30. Though the learned Advocate General sought to justify the action of the respondents in going back on and not sticking n the agreement on the ground that the petitioner union itself did not honour its commitment by going on strike immediately after the agreement from 4.7.2005 to 6.7.2005, and also on various other grounds such as the huge accumulated losses of the Corporation, report of IIM etc., there is no need for me to delve into these aspects, since as noted earlier, the learned Counsel for the petitioner has urged the only point which was already discussed above. In view of my finding given supra, the petitioner has no legally enforceable right to seek a writ of mandamus to enforce agreement dated 01.7.2005.

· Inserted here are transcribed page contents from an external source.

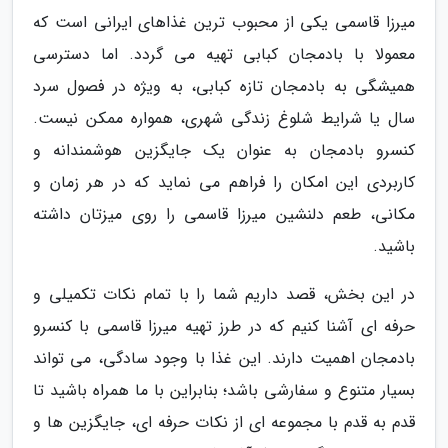
میرزا قاسمی یکی از محبوب ترین غذاهای ایرانی است که
معمولا با بادمجان کبابی تهیه می گردد. اما دسترسی
همیشگی به بادمجان تازه کبابی، به ویژه در فصول سرد
سال یا شرایط شلوغ زندگی شهری، همواره ممکن نیست.
کنسرو بادمجان به عنوان یک جایگزین هوشمندانه و
کاربردی این امکان را فراهم می نماید که در هر زمان و
مکانی، طعم دلنشین میرزا قاسمی را روی میزتان داشته
باشید.
در این بخش، قصد داریم شما را با تمام نکات تکمیلی و
حرفه ای آشنا کنیم که در طرز تهیه میرزا قاسمی با کنسرو
بادمجان اهمیت دارند. این غذا با وجود سادگی، می تواند
بسیار متنوع و سفارشی باشد؛ بنابراین با ما همراه باشید تا
قدم به قدم با مجموعه ای از نکات حرفه ای، جایگزین ها و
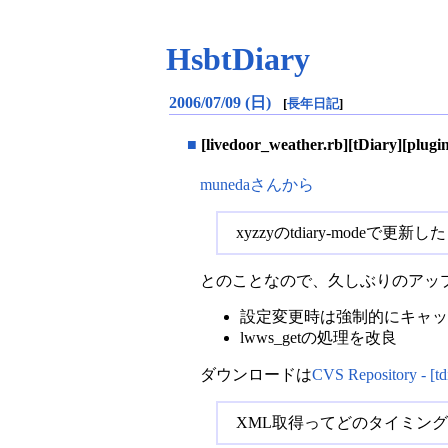
HsbtDiary
2006/07/09 (日)
[
長年日記
]
■
[livedoor_weather.rb][tDiary][
munedaさんから
xyzzyのtdiary-modeで
とのことなので、久しぶりのアッ
設定変更時は強制的にキャッシ
lwws_getの処理を改良
ダウンロードは
CVS Repository - [tdi
XML取得ってどのタイミン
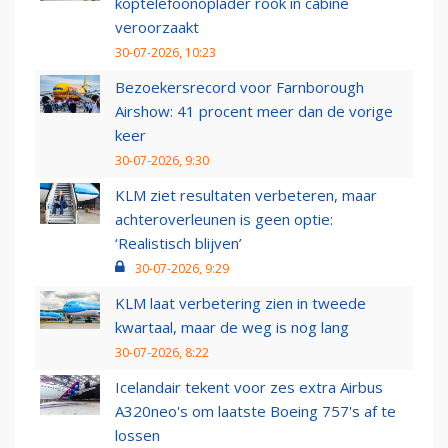
koptelefoonoplader rook in cabine
veroorzaakt
30-07-2026, 10:23
Bezoekersrecord voor Farnborough
Airshow: 41 procent meer dan de vorige
keer
30-07-2026, 9:30
KLM ziet resultaten verbeteren, maar
achteroverleunen is geen optie:
‘Realistisch blijven’
30-07-2026, 9:29
KLM laat verbetering zien in tweede
kwartaal, maar de weg is nog lang
30-07-2026, 8:22
Icelandair tekent voor zes extra Airbus
A320neo's om laatste Boeing 757's af te
lossen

31. In the absence of any settlement, the Corporation cannot be prevented from exercising its powers and discharging its obligations under the provisions of 1950 Act. As rightly pointed out in the pleadings of the Corporation and re-iterated by the learned Advocate General at the hearing that Section 19(2)(h) of the 1950 Act empowers the Corporation to purchase or otherwise secure by agreement, vehicles etc.

32. Therefore, the impugned notification through which the Corporation is seeking to secure hired vehicles is in consonance with the statutory powers of the Corporation and this Court will not and cannot issue a writ of mandamus to prevent a statutory body from exercising its statutory powers and discharging its statutory obligations. (See the judgments of the Supreme Court in Chingleput Bottlers v. Majestic Bottling Co. : [1984]3SCR190 and U.P. State Road Transport Corporation v. Mohd. Ismail : (1991)IILLJ332SC .

33. In the premises afore-mentioned, the petitioner failed to make out any case for issuing a writ as prayed for and the writ petition is accordingly dismissed.